- Born: Etawah, Uttar Pradesh
- Education: Kanpur University, Uttar Pradesh Rajarshi Tandon Open University
- Occupation: Advocate
- Notable work: 2012 Delhi gang rape and murder
- Political party: Bhartiya Janta Party

= Seema Samridhi =

Indian advocate (born1982)

Seema Samridhi Kushwaha is an advocate at the Supreme Court of India and former national spokesperson of Bahujan Samaj Party. She is known for being the legal counsel of the victim in the 2012 Delhi gang rape and murder case.

== Early life and education ==
Kushwaha was born in Ugarpur, Chakarnagar in Etawah district of Uttar Pradesh to Baladin Kushwaha and Ramkuwar Kushwaha.

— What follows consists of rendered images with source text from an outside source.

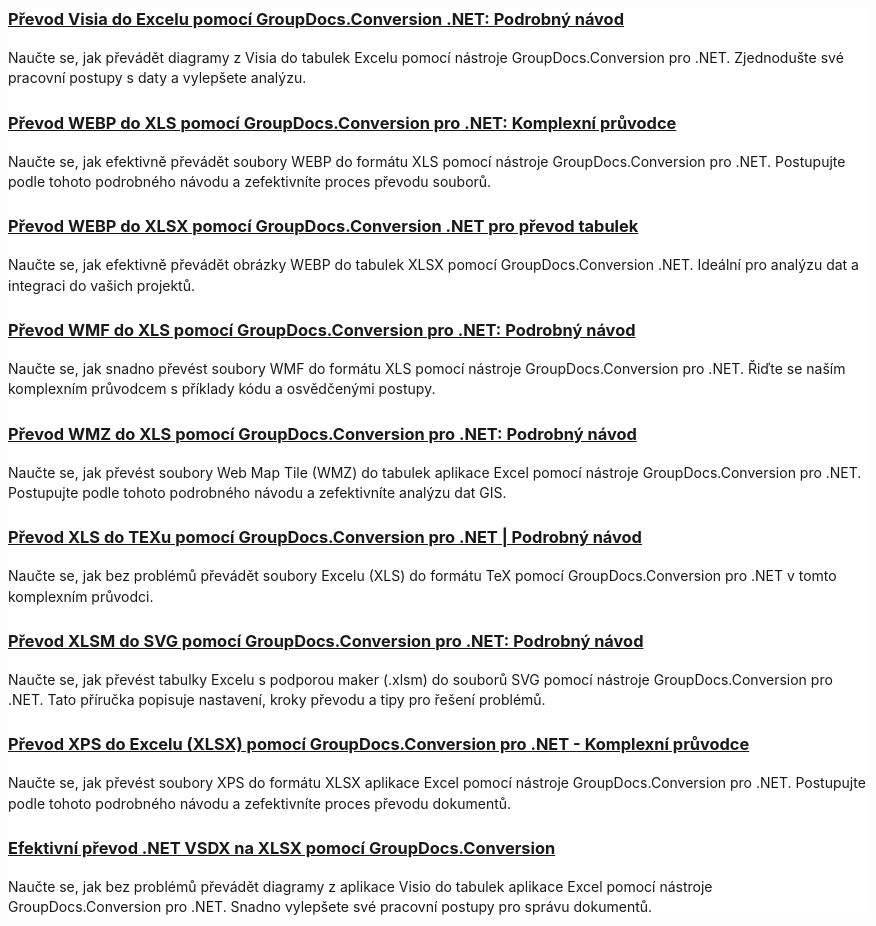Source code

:### [Převod Visia do Excelu pomocí GroupDocs.Conversion .NET: Podrobný návod](./convert-visio-to-excel-groupdocs-net/)
Naučte se, jak převádět diagramy z Visia do tabulek Excelu pomocí nástroje GroupDocs.Conversion pro .NET. Zjednodušte své pracovní postupy s daty a vylepšete analýzu.

### [Převod WEBP do XLS pomocí GroupDocs.Conversion pro .NET: Komplexní průvodce](./convert-webp-to-xls-groupdocs-net/)
Naučte se, jak efektivně převádět soubory WEBP do formátu XLS pomocí nástroje GroupDocs.Conversion pro .NET. Postupujte podle tohoto podrobného návodu a zefektivníte proces převodu souborů.

### [Převod WEBP do XLSX pomocí GroupDocs.Conversion .NET pro převod tabulek](./convert-webp-to-xlsx-groupdocs-conversion-net/)
Naučte se, jak efektivně převádět obrázky WEBP do tabulek XLSX pomocí GroupDocs.Conversion .NET. Ideální pro analýzu dat a integraci do vašich projektů.

### [Převod WMF do XLS pomocí GroupDocs.Conversion pro .NET: Podrobný návod](./convert-wmf-to-xls-groupdocs-conversion-net/)
Naučte se, jak snadno převést soubory WMF do formátu XLS pomocí nástroje GroupDocs.Conversion pro .NET. Řiďte se naším komplexním průvodcem s příklady kódu a osvědčenými postupy.

### [Převod WMZ do XLS pomocí GroupDocs.Conversion pro .NET: Podrobný návod](./convert-wmz-to-xls-groupdocs-conversion-net/)
Naučte se, jak převést soubory Web Map Tile (WMZ) do tabulek aplikace Excel pomocí nástroje GroupDocs.Conversion pro .NET. Postupujte podle tohoto podrobného návodu a zefektivníte analýzu dat GIS.

### [Převod XLS do TEXu pomocí GroupDocs.Conversion pro .NET | Podrobný návod](./convert-xls-to-tex-groupdocs-conversion-net/)
Naučte se, jak bez problémů převádět soubory Excelu (XLS) do formátu TeX pomocí GroupDocs.Conversion pro .NET v tomto komplexním průvodci.

### [Převod XLSM do SVG pomocí GroupDocs.Conversion pro .NET: Podrobný návod](./convert-xlsm-to-svg-groupdocs-conversion-dotnet/)
Naučte se, jak převést tabulky Excelu s podporou maker (.xlsm) do souborů SVG pomocí nástroje GroupDocs.Conversion pro .NET. Tato příručka popisuje nastavení, kroky převodu a tipy pro řešení problémů.

### [Převod XPS do Excelu (XLSX) pomocí GroupDocs.Conversion pro .NET - Komplexní průvodce](./convert-xps-to-xlsx-groupdocs-conversion-net/)
Naučte se, jak převést soubory XPS do formátu XLSX aplikace Excel pomocí nástroje GroupDocs.Conversion pro .NET. Postupujte podle tohoto podrobného návodu a zefektivníte proces převodu dokumentů.

### [Efektivní převod .NET VSDX na XLSX pomocí GroupDocs.Conversion](./net-vsdx-to-xlsx-conversion-groupdocs/)
Naučte se, jak bez problémů převádět diagramy z aplikace Visio do tabulek aplikace Excel pomocí nástroje GroupDocs.Conversion pro .NET. Snadno vylepšete své pracovní postupy pro správu dokumentů.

Her father, Baladin Kushwaha was Gram Pradhan of Bidhipur Gram Panchayat. She completed her graduation in LL.B. from Chhatrapati Shahu Ji Maharaj University in 2005. She also received Bachelor of Journalism degree in 2006 from Uttar Pradesh Rajarshi Tandon Open University. After then, she did her M.A. in political science. She started legal practicing at the Supreme Court of India in 2014.

== Legal activism ==
When Nirbhaya's case came into light, she as a law trainee at that time participated in various protest demanding for justice. She officially became Nirbhaya's lawyer in 2014 demanding capital punishment for all four adult convicts as soon as possible. On 24 January 2014, she joined Nirbhaya Jyoti Trust as a legal adviser. Nirbhaya Jyoti Trust is an institution founded by the victim's parents to assist women who have experienced violence to find shelter and legal assistance. This was her first case. She pushed for Fast track court listing. Nevertheless, due to numerous review and curative petitions by convicts and slowness of the legal system, the case got delayed until finally, on 4 March 2020, a last death warrant was issued by court with the execution date as 20 March 2020 at 5:30 a.m. On 20 March 2020, at 5:30 a.m. IST, the four adult convicts were executed by hanging at Tihar Jail.